### [Input records]
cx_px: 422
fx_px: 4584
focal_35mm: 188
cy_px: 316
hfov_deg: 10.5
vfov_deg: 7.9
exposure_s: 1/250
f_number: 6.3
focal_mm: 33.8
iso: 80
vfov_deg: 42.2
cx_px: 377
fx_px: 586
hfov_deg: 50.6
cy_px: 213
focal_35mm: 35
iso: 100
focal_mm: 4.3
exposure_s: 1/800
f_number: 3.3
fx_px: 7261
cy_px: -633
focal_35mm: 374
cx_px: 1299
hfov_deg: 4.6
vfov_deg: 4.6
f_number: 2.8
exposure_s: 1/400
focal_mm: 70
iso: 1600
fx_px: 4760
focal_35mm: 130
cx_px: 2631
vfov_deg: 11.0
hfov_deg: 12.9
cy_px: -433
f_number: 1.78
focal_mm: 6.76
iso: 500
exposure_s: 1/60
==
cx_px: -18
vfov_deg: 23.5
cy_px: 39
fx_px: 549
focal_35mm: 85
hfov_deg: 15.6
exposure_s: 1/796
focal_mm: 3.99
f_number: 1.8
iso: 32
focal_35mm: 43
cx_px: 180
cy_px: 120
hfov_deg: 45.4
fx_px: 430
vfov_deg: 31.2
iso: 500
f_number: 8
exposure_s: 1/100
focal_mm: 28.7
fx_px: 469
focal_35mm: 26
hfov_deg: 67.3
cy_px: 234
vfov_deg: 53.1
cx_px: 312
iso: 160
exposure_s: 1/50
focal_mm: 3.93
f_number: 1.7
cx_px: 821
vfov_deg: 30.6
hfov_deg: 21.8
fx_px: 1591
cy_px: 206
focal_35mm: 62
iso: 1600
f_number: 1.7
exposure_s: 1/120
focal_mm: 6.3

### [What to produce]
What is needed is a verbatim copy of every line in the records above from the one containing "exposure_s: 1/100" down to the one containing "focal_mm: 6.3", both included, and nothing more.

### [Written solution]
exposure_s: 1/100
focal_mm: 28.7
fx_px: 469
focal_35mm: 26
hfov_deg: 67.3
cy_px: 234
vfov_deg: 53.1
cx_px: 312
iso: 160
exposure_s: 1/50
focal_mm: 3.93
f_number: 1.7
cx_px: 821
vfov_deg: 30.6
hfov_deg: 21.8
fx_px: 1591
cy_px: 206
focal_35mm: 62
iso: 1600
f_number: 1.7
exposure_s: 1/120
focal_mm: 6.3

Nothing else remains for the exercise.